* **Quoted text**:
^^^^^^^^

"Why rent the cow when you can buy the milk?" — Unknown
So they're grabbing your usage rights. Fees haven't gone up in a couple of decades. Oh, woe is me!
Yet there are photographers who are surviving, even thriving in editorial photography. How do they do it?
Putting the costs of production on the client (where they belong) is increasingly becoming a critical part of business survival. This can take the form of charging rental fees on your own equipment or (gasp!) not owning any equipment to begin with and simply passing the actual fees on to the client.
Some editorial clients even have preferred providers. The PPs are companies that have agreements with the client to provide goods and services at pre-arranged fees. Often the PPs are advertisers in the client's publication. Travel should be arranged through the client's own travel office. This means zero out-of-pocket travel expenses for you.
It is utterly reasonable to charge a couple of hundred bucks a day for a basic shooting kit. Check out the supply houses and see what they charge to rent lenses, lights, grip gear, etc. You're saving the client money by renting your own gear to them.
Remember, your fee is for usage — not for production infrastructure. Yes, you're going to get the inevitable all-rights assignments. But there is no reason that you should subsidize the cost of production. The key is to minimize your costs of doing business to offset the freeze in editorial rates.
• Tulsa World's (See November "Common Cents") Chief Photographer Tom Gilbert for being open to one-time-use contracts. All you have to do is ask.
• The Illinois Farm Bureau joins the lackluster list of organizations that are creating image libraries for next to nothing by holding a photo contest. The total amount of prize money for the contest is $500.

^^^^^^^^

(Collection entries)
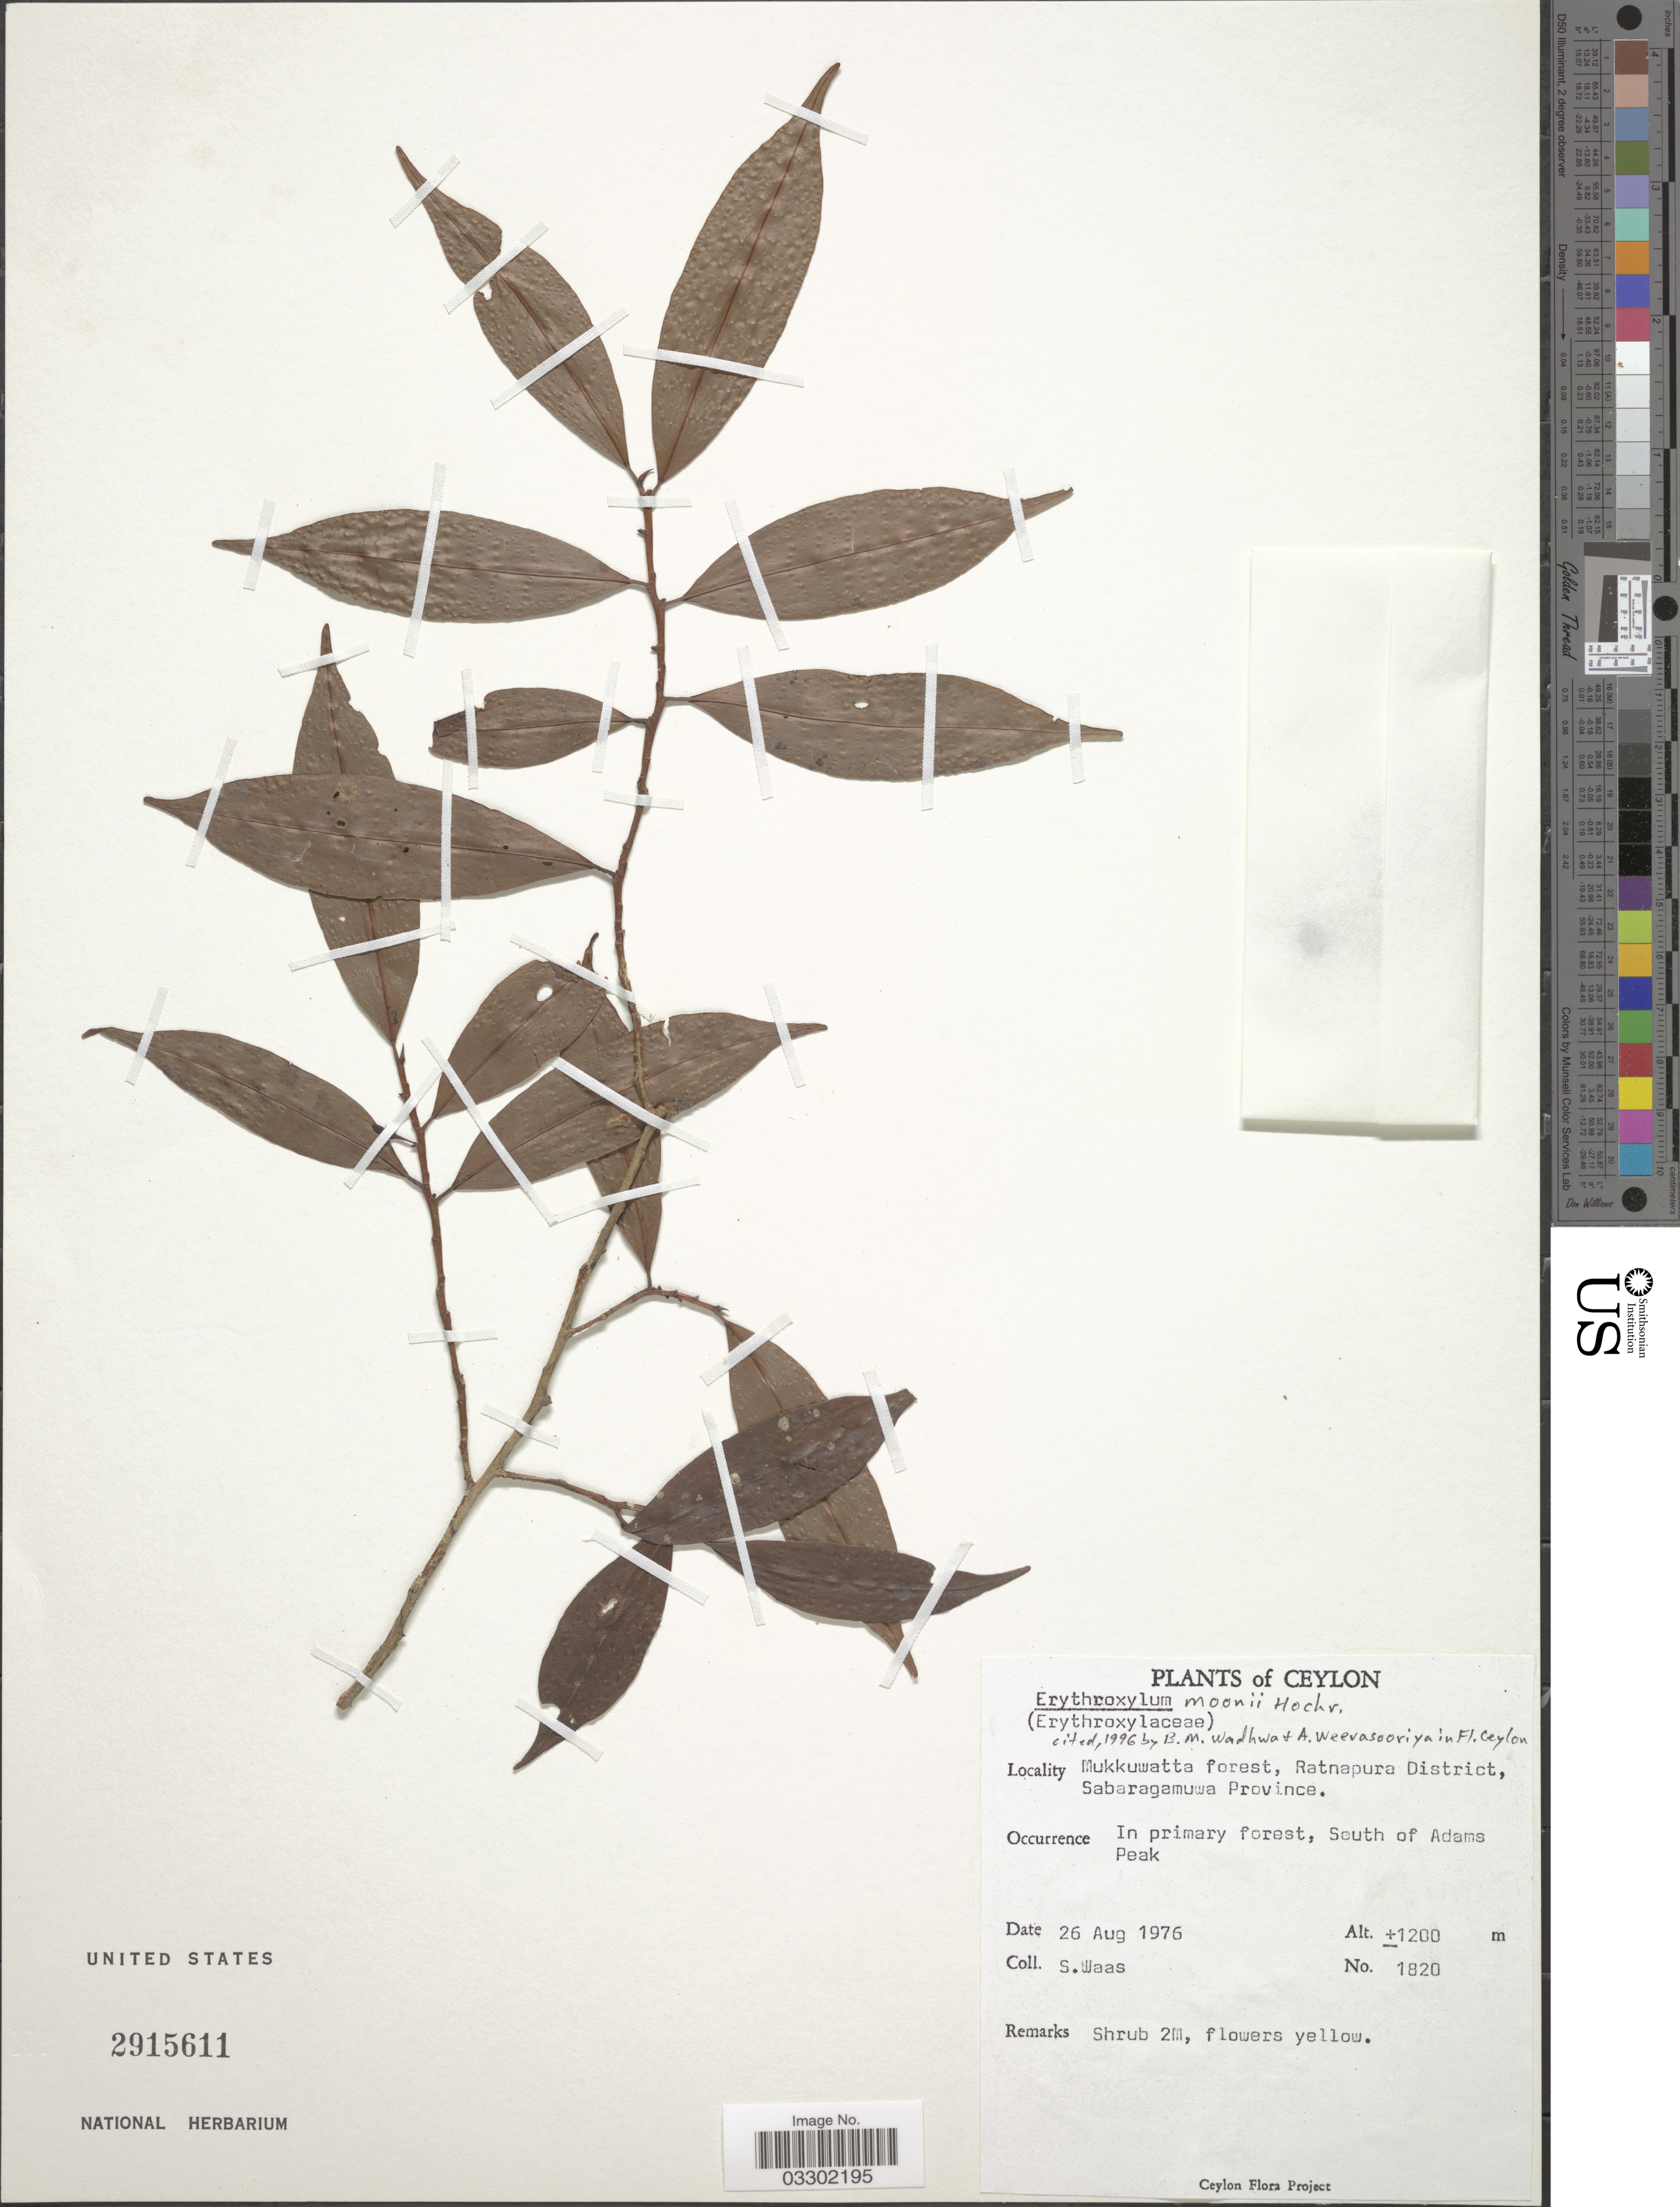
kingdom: Plantae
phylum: Tracheophyta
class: Magnoliopsida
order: Malpighiales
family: Erythroxylaceae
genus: Erythroxylum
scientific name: Erythroxylum moonii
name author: Hochr.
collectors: S. Waas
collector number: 1820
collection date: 1976-08-26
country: Sri Lanka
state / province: Sabaragamuwa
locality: Ceylon, Mukkuwatta forest, Ratnapura District. In primary forest, South of Adams Peak.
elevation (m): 1200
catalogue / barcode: US 2915611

^^^^^^^^

* **What you will do**:
1 > Please rewrite the paragraph in the editorial photography piece that begins "Some editorial clients even have preferred providers" as a short bulleted list, keeping its main facts.
2 > Write the next part of the editorial photography piece, picking up after its final sentence.

* **Answers to the exercises**:
1 >
- Some editorial clients have preferred providers (PPs).
- PPs are companies with agreements to supply goods and services to the client at pre-arranged fees.
- PPs are often advertisers in the client's publication.
- Travel should be booked through the client's own travel office, so the photographer has no out-of-pocket travel expenses.

2 >
• The "glossy southern Florida mag" looking for coverage in Washington, D.C., for the princely amount of $20.
• AFP for paying a contributor in India $20 for images and then posting them on Getty Images under the AFP copyright.
Please let me know of any particularly good, bad or ugly dealings that you have had with clients recently. I will use the client's name, but I won't use your name if you don't want me to. Anonymous submissions will not be considered. Please include contact information for yourself and for the client.
• When a client balks at negotiating an all-rights contract, it might help to compare with renting an automobile. You don't get to keep the Hertz car after you're finished driving it. Conversely, you only pay for the time you used it. Buying a car costs a lot more than renting it for a day.
• Negotiation is a two-way process. If a client makes truly unreasonable demands, sometimes you can mitigate them with a guarantee of substantial future work. The amounts and time frames must be specified. After all, if they're getting exclusivity and all rights, why can't you ask for a guaranteed revenue stream?
Stock Artists Alliance Press Release
NPPA Independent Photographers Toolkit
Advertising Photographers of America Business Manual
Common Cents Column On The Cost of Doing Business
Editorial Photographers Yahoo! Group (Message Archives)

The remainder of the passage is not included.